Version, très personnelle, d’un conte traditionnel d’Asie.

L’Empereur et l’Ermite

Un grand Empereur qui rêvait de gouverner l’univers entendit un jour parler d’un Ermite qui, de source sûre, détenait le secret de l’invincibilité absolue. L’Empereur décida sur le champ de découvrir ce secret coûte que coûte, car l’invincibilité absolue était la garantie suprême pour parvenir au gouvernement du monde. Malheureusement, personne ne savait où se trouvait l’Ermite. L’Empereur mit toute son armée et ses services secrets en branle pour découvrir où ce diable d’Ermite pouvait se cacher. L’armée dut parcourir la moitié du monde, traverser les forêts et les fleuves, les montagnes et les mers, les glaciers et les déserts, avant de dénicher la caverne de l’Ermite. C’était un barbu imposant en robe de bure et à l’air sarcastique qui avait le don d’énerver tous ses interlocuteurs. Il fallut longuement parlementer pour le ramener à l’Empereur.
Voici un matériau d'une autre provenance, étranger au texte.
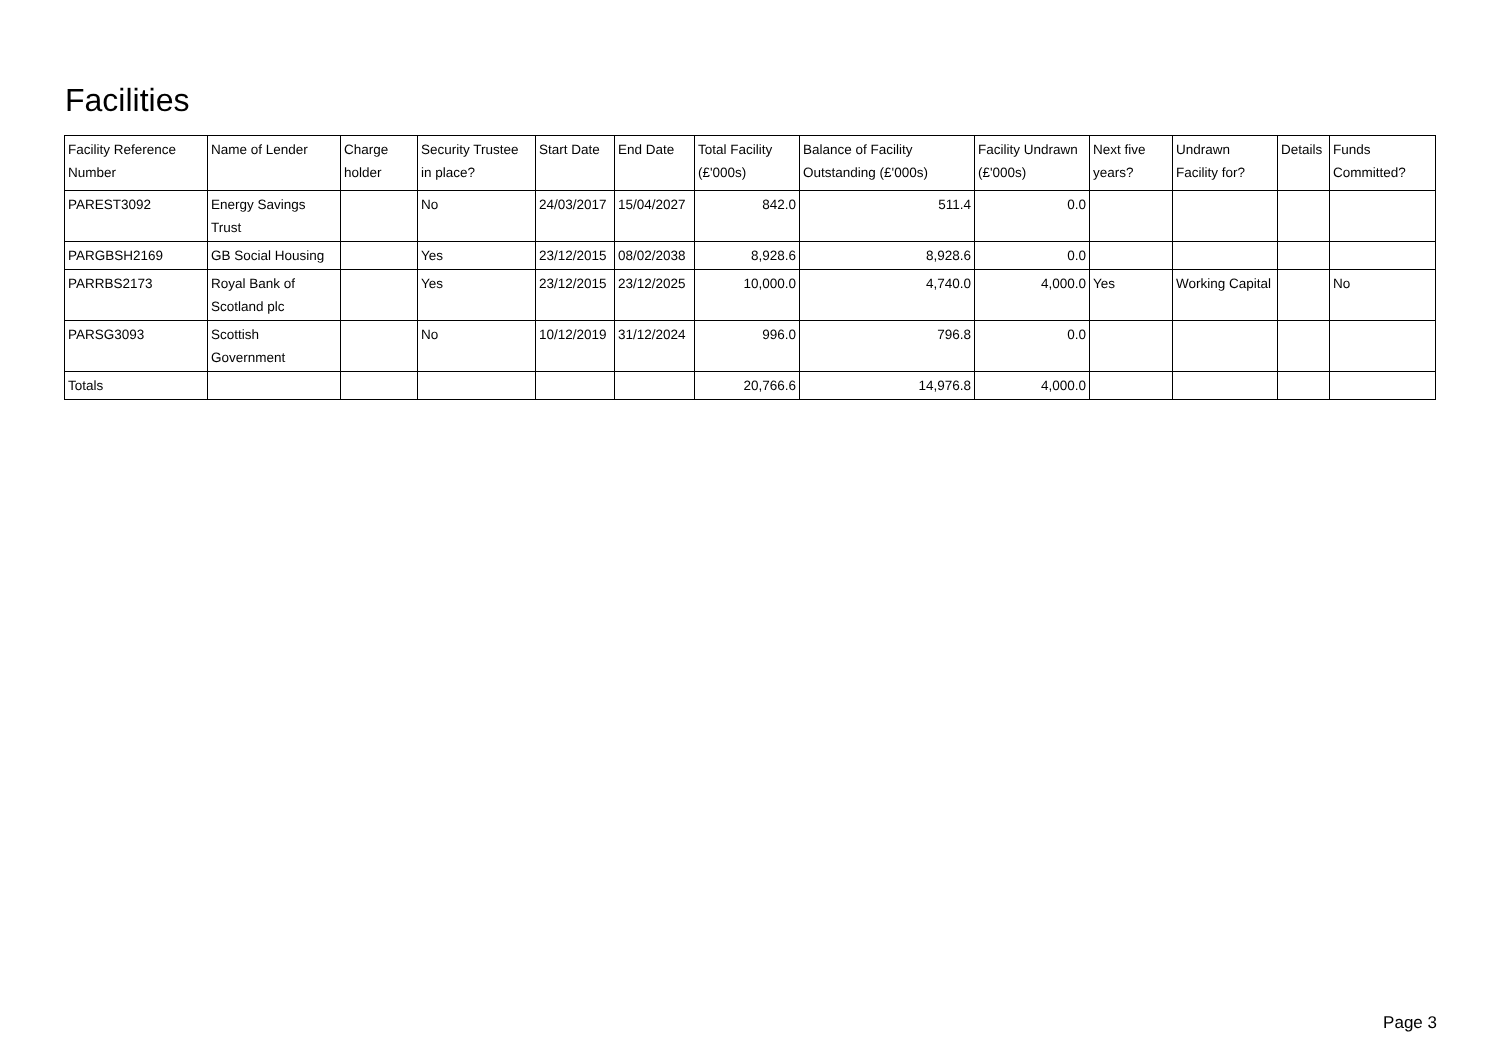Facilities
| Facility Reference Number | Name of Lender | Charge holder | Security Trustee in place? | Start Date | End Date | Total Facility (£'000s) | Balance of Facility Outstanding (£'000s) | Facility Undrawn (£'000s) | Next five years? | Undrawn Facility for? | Details | Funds Committed? |
| --- | --- | --- | --- | --- | --- | --- | --- | --- | --- | --- | --- | --- |
| PAREST3092 | Energy Savings Trust | | No | 24/03/2017 | 15/04/2027 | 842.0 | 511.4 | 0.0 | | | | |
| PARGBSH2169 | GB Social Housing | | Yes | 23/12/2015 | 08/02/2038 | 8,928.6 | 8,928.6 | 0.0 | | | | |
| PARRBS2173 | Royal Bank of Scotland plc | | Yes | 23/12/2015 | 23/12/2025 | 10,000.0 | 4,740.0 | 4,000.0 | Yes | Working Capital | | No |
| PARSG3093 | Scottish Government | | No | 10/12/2019 | 31/12/2024 | 996.0 | 796.8 | 0.0 | | | | |
| Totals | | | | | | 20,766.6 | 14,976.8 | 4,000.0 | | | | |
Page 3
Sitôt à la cour, le souverain lui promit de grandes richesses contre son secret, mais l’Ermite n’en avait cure. L’Empereur lui promit des chevaux, mais l’Ermite ne montait pas de chevaux, il rêvait de lévitation transcendantale. L’Empereur lui promit ses plus belles femmes, mais l’Ermite ne montait pas de femmes non plus, c’était un onaniste misogyne. L’Empereur demanda alors à ce diable d’homme ce qu’il voulait pour lui enseigner le secret de l’invincibilité absolue. L’Ermite lui répondit qu’il acceptait de lui livrer son secret à deux conditions. La première était de faire, avant le combat, un repas de moules frites à la bière belge, ce qu’il considérait par ouï-dire comme le summum de la gastronomie mondiale. L’Empereur accepta immédiatement et envoya une immense flotte au royaume de Belgique pour découvrir la recette des moules frites. La deuxième condition était que l’Empereur vienne passer trois ans dans sa grotte car le secret ne pouvait s’acquérir qu’au prix d’un entraînement rigoureux.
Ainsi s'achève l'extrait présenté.